Larry Summers goes on leave at Harvard as university investigates ties to Epstein

Former Harvard University president Larry Summers will step back from teaching amid a university investigation into his ties with convicted sex offender Jeffrey Epstein, multiple news outlets reported Wednesday.

“Mr. Summers has decided it’s in the best interest of the Center for him to go on leave from his role as Director as Harvard undertakes its review,” a spokesperson for Summers told The Boston Globe. Summers will also step aside from serving as director of the Kennedy School’s Mossavar-Rahmani Center for Business and Government.

The Hill has reached out to Summers and Harvard for comment.

Summers had previously announced, through a spokesperson, that he would leave his teaching role and not finish working through the rest of the semester, The Harvard Crimson, Harvard’s campus newspaper, reported Wednesday.

“His co-teachers will complete the remaining three class sessions of the courses he has been teaching with them this semester, and he is not scheduled to teach next semester,” a spokesperson told the Crimson.

Summers is not resigning from his posts at Harvard and has told the university about his decision to step back from both roles, the Globe reported.

Summers, who served as former President Clinton’s treasury secretary and as an economic adviser to former President Obama, resigned from his role on the OpenAI board, the board previously told The Hill.

“We appreciate his many contributions and the perspective he brought to the Board,” the board said in a statement.

The resignation and stepping back at Harvard come after Summers’s name appeared in several email exchanges with Epstein released by the House Oversight and Government Reform Committee last week. The exchanges took place after Epstein pleaded guilty in 2008 to soliciting minors for prostitution and soliciting a prostitute. He served 13 months in prison. 

One of his messages to Epstein in March 2019 about his interaction with a girl reads, “I said what are you up to. She said ‘I’m busy’. I said awfully coy u are.”

On Monday, Summers said he was “stepping back from public commitments” after the emails were made public.

“I am deeply ashamed of my actions and recognize the pain they have caused. I take full responsibility for my misguided decision to continue communicating with Mr. Epstein,” Summers said in a statement previously obtained by NewsNation, The Hill’s sister company.
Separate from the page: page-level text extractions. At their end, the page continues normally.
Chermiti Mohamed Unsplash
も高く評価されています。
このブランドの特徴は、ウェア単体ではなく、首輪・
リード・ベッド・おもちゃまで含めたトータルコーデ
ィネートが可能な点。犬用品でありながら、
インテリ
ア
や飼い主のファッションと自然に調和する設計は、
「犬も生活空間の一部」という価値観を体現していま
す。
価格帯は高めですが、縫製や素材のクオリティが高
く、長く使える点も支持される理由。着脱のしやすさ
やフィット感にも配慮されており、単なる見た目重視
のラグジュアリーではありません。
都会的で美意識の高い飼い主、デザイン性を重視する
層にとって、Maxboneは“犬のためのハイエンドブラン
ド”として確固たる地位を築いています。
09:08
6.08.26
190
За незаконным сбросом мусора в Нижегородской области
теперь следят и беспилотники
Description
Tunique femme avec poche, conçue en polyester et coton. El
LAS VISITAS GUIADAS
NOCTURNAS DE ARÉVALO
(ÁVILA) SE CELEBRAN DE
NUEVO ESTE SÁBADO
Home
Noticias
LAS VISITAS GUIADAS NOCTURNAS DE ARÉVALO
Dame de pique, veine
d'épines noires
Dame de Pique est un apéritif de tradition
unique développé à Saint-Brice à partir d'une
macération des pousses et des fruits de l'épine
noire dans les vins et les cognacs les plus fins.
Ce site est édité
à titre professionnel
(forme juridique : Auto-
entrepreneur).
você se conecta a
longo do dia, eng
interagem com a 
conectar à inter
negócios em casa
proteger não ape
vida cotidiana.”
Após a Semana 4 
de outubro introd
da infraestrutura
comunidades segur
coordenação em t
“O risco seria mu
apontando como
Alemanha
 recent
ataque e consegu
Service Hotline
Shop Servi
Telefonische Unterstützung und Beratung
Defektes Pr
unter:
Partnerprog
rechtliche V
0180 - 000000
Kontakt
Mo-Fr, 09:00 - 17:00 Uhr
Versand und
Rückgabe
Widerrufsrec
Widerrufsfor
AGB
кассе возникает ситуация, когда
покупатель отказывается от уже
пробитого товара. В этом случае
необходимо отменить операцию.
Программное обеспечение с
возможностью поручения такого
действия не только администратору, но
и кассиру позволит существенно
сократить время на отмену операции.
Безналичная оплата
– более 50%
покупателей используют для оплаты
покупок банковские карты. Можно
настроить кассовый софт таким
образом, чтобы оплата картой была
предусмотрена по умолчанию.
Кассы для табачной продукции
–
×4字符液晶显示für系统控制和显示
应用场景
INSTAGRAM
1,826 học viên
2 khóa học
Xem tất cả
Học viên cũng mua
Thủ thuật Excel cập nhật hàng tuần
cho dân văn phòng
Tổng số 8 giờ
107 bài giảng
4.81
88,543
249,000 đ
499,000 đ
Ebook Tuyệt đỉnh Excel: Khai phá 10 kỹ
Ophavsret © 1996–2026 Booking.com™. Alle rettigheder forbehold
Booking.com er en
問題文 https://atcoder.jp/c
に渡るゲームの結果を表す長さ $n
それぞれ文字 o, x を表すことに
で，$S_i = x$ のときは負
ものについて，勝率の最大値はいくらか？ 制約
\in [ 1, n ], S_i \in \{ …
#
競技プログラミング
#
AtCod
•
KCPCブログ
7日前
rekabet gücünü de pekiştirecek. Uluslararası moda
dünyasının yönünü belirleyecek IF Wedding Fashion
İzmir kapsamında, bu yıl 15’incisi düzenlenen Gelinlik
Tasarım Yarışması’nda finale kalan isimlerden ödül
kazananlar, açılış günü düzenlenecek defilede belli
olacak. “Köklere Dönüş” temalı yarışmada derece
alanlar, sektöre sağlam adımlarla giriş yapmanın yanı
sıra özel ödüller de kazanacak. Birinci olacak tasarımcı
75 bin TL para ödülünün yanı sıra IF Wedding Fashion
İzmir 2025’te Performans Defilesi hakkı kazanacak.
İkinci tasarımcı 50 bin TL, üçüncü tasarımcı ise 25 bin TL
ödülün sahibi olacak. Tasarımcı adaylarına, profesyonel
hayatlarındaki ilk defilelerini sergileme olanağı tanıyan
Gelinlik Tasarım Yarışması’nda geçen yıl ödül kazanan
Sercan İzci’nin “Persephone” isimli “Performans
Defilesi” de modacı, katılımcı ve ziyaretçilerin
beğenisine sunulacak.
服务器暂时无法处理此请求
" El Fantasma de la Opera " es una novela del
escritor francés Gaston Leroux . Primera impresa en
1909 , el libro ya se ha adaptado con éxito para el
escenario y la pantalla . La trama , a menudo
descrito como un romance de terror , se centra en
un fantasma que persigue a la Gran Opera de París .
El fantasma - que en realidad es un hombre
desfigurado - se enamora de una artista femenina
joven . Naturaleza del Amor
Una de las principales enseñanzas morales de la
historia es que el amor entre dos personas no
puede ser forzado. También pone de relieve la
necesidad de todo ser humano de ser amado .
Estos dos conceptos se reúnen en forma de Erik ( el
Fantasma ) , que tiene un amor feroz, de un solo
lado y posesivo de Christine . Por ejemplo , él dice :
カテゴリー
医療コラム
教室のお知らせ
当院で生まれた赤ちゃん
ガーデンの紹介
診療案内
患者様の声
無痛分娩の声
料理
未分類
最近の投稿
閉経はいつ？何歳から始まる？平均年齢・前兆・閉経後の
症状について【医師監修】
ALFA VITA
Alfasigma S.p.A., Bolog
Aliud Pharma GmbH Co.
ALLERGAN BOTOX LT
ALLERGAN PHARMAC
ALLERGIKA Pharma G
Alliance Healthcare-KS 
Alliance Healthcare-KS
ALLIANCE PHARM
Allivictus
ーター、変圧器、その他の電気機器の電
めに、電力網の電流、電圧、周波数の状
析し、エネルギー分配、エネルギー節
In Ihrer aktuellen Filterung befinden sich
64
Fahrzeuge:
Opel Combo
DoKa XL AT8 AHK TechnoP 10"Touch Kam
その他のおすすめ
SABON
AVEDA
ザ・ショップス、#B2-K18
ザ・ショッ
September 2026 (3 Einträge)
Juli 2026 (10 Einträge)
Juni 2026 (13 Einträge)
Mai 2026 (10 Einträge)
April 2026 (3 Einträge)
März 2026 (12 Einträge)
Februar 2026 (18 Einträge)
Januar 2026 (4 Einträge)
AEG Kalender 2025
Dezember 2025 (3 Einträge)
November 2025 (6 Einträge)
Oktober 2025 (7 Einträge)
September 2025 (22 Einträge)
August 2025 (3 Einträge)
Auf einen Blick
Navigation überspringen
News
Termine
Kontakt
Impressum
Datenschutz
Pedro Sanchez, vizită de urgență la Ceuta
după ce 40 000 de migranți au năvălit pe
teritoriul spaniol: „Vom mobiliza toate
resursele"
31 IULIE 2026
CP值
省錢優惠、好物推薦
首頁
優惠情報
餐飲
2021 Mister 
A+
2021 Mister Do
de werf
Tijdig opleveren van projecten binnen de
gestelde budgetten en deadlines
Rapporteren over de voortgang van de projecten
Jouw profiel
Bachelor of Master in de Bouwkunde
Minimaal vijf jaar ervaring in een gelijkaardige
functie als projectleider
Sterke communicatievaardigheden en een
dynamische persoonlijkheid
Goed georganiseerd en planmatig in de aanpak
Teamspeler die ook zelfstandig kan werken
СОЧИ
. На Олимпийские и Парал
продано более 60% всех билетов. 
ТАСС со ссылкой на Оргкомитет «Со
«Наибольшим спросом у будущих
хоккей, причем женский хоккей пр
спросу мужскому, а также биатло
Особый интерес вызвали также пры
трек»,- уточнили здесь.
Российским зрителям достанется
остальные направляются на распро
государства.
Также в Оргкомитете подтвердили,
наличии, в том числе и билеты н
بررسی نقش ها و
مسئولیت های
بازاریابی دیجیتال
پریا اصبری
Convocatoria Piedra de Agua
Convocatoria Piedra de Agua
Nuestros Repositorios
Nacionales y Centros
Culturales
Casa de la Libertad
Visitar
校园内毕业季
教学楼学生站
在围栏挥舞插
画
At the time, Summers said would continue “to fulfill my teaching obligations” at Harvard.

The New York Times also decided not to extend his contract as a contributing writer for its opinion section over the fallout, along with his departure as a distinguished senior fellow at the Center for American Progress and as an adviser for the Budget Lab at Yale, according to The Guardian

On Wednesday, President Trump signed the Epstein Files Transparency Act, which directs the Department of Justice (DOJ) to release all unclassified records and documents connected to Epstein.

Attorney General Pam Bondi now has 30 days to “make publicly available in a searchable and downloadable format all unclassified records, documents, communications, and investigative materials in the possession of the Department of Justice, including the Federal Bureau of Investigation and United States Attorneys’ Offices, that relate to Epstein,” the new law states.